§ Stored data entries:
────────────────────────────────────────

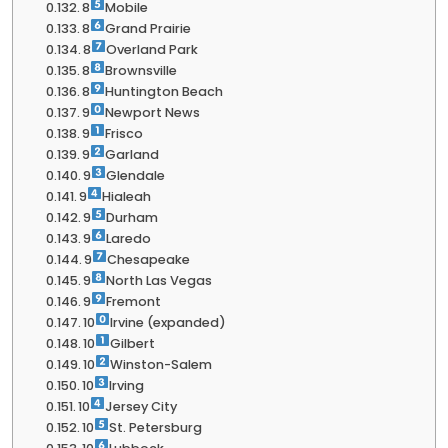
8
Mobile
8
Grand Prairie
8
Overland Park
8
Brownsville
8
Huntington Beach
9
Newport News
9
Frisco
9
Garland
9
Glendale
9
Hialeah
9
Durham
9
Laredo
9
Chesapeake
9
North Las Vegas
9
Fremont
10
Irvine (expanded)
10
Gilbert
10
Winston-Salem
10
Irving
10
Jersey City
10
St. Petersburg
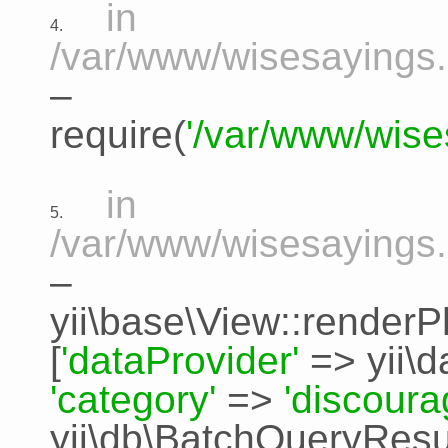
in
4.
/var/www/wisesayings.
–
require(
'/var/www/wise
in
5.
/var/www/wisesayings.
–
yii\base\View::renderP
[
'dataProvider'
=>
yii\
'category'
=>
'discour
yii\db\BatchQueryResu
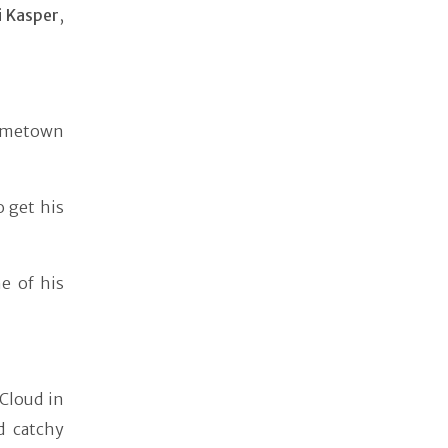
i Kasper
,
hometown
 get his
e of his
Cloud in
d catchy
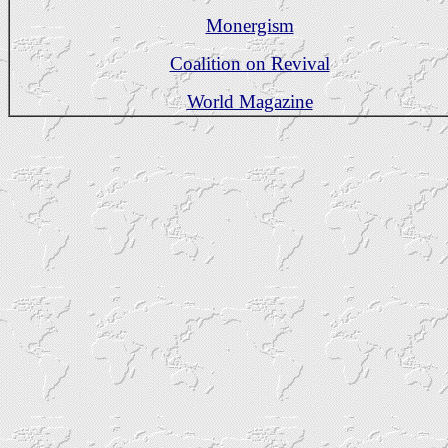
Monergism
Coalition on Revival
World Magazine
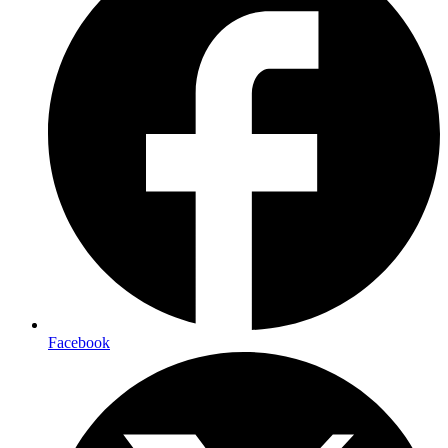
Facebook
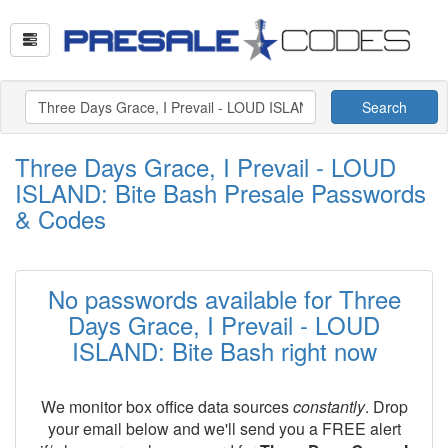
Search
Three Days Grace, I Prevail - LOUD
ISLAND: Bite Bash Presale Passwords
& Codes
No passwords available for Three
Days Grace, I Prevail - LOUD
ISLAND: Bite Bash right now
We monitor box office data sources
constantly
. Drop
your email below and we'll send you a FREE alert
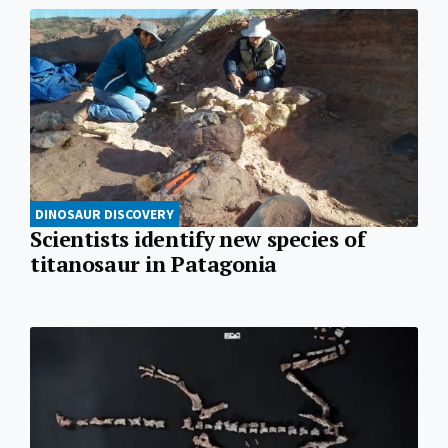
DINOSAUR DISCOVERY
Scientists identify new species of
titanosaur in Patagonia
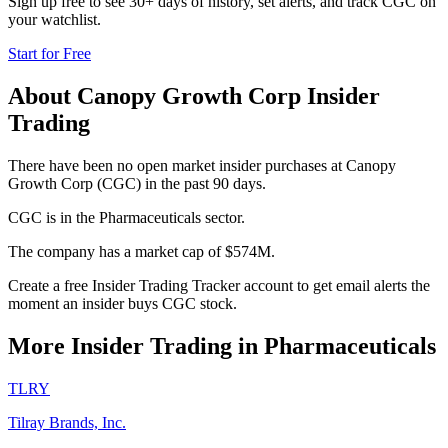
Sign up free to see 30+ days of history, set alerts, and track
CGC
on
your watchlist.
Start for Free
About
Canopy Growth Corp
Insider
Trading
There have been no open market insider purchases at Canopy
Growth Corp (CGC) in the past 90 days.
CGC is in the Pharmaceuticals sector.
The company has a market cap of $574M.
Create a free Insider Trading Tracker account to get email alerts the
moment an insider buys CGC stock.
More Insider Trading in
Pharmaceuticals
TLRY
Tilray Brands, Inc.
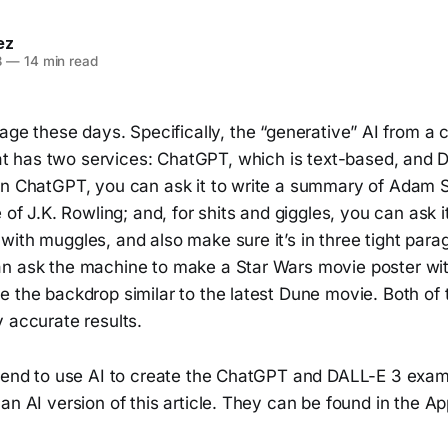
ez
3
—
14 min read
e rage these days. Specifically, the “generative” AI from 
t has two services: ChatGPT, which is text-based, and 
In ChatGPT, you can ask it to write a summary of Adam 
 of J.K. Rowling; and, for shits and giggles, you can ask it
ith muggles, and also make sure it’s in three tight para
n ask the machine to make a Star Wars movie poster wit
e the backdrop similar to the latest Dune movie. Both of
 accurate results.
riend to use AI to create the ChatGPT and DALL-E 3 exam
an AI version of this article. They can be found in the Ap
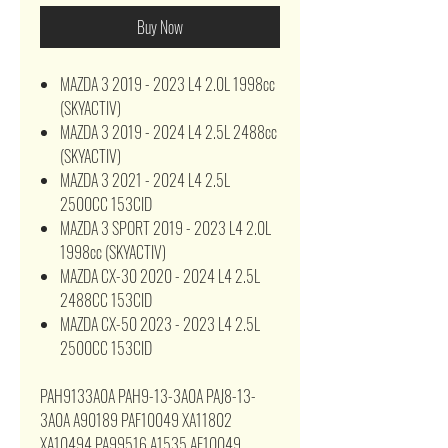
Buy Now
MAZDA 3 2019 - 2023 L4 2.0L 1998cc
(SKYACTIV)
MAZDA 3 2019 - 2024 L4 2.5L 2488cc
(SKYACTIV)
MAZDA 3 2021 - 2024 L4 2.5L
2500CC 153CID
MAZDA 3 SPORT 2019 - 2023 L4 2.0L
1998cc (SKYACTIV)
MAZDA CX-30 2020 - 2024 L4 2.5L
2488CC 153CID
MAZDA CX-50 2023 - 2023 L4 2.5L
2500CC 153CID
PAH9133A0A PAH9-13-3A0A PAJ8-13-
3A0A A90189 PAF10049 XA11802
XA10494 PA99516 A1535 AF10049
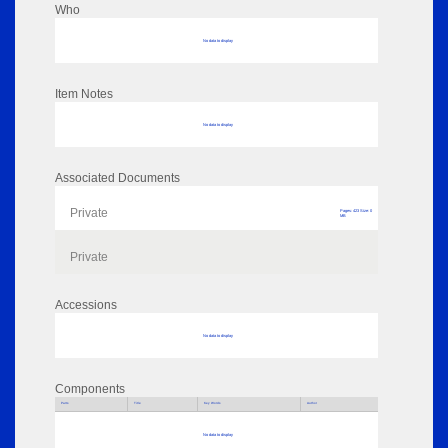
Who
No data to display
Item Notes
No data to display
Associated Documents
Private
Pages: 423 Size: 0
MB
Private
Accessions
No data to display
Components
Parts
Title
Key Words
Author
No data to display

────────────────────────────────────────

§ WHAT YOU ARE ASKED TO DO: Reproduce the listing from its first line through the line that contains "an AI version", including that line, and leave out the pictures.

§ RESULT:
8
Mobile
8
Grand Prairie
8
Overland Park
8
Brownsville
8
Huntington Beach
9
Newport News
9
Frisco
9
Garland
9
Glendale
9
Hialeah
9
Durham
9
Laredo
9
Chesapeake
9
North Las Vegas
9
Fremont
10
Irvine (expanded)
10
Gilbert
10
Winston-Salem
10
Irving
10
Jersey City
10
St. Petersburg
in
4.
/var/www/wisesayings.
–
require(
'/var/www/wise
in
5.
/var/www/wisesayings.
–
yii\base\View::renderP
[
'dataProvider'
=>
yii\
'category'
=>
'discour
yii\db\BatchQueryResu
i Kasper
,
hometown
 get his
e of his
Cloud in
d catchy
Monergism
Coalition on Revival
World Magazine
Facebook
Search
Three Days Grace, I Prevail - LOUD
ISLAND: Bite Bash Presale Passwords
& Codes
No passwords available for Three
Days Grace, I Prevail - LOUD
ISLAND: Bite Bash right now
We monitor box office data sources
constantly
. Drop
your email below and we'll send you a FREE alert
DINOSAUR DISCOVERY
Scientists identify new species of
titanosaur in Patagonia
Sign up free to see 30+ days of history, set alerts, and track
CGC
on
your watchlist.
Start for Free
About
Canopy Growth Corp
Insider
Trading
There have been no open market insider purchases at Canopy
Growth Corp (CGC) in the past 90 days.
CGC is in the Pharmaceuticals sector.
The company has a market cap of $574M.
Create a free Insider Trading Tracker account to get email alerts the
moment an insider buys CGC stock.
More Insider Trading in
Pharmaceuticals
TLRY
Tilray Brands, Inc.
ez
3
—
14 min read
e rage these days. Specifically, the “generative” AI from 
t has two services: ChatGPT, which is text-based, and 
In ChatGPT, you can ask it to write a summary of Adam 
 of J.K. Rowling; and, for shits and giggles, you can ask it
ith muggles, and also make sure it’s in three tight para
n ask the machine to make a Star Wars movie poster wit
e the backdrop similar to the latest Dune movie. Both of
 accurate results.
riend to use AI to create the ChatGPT and DALL-E 3 exam
an AI version of this article. They can be found in the Ap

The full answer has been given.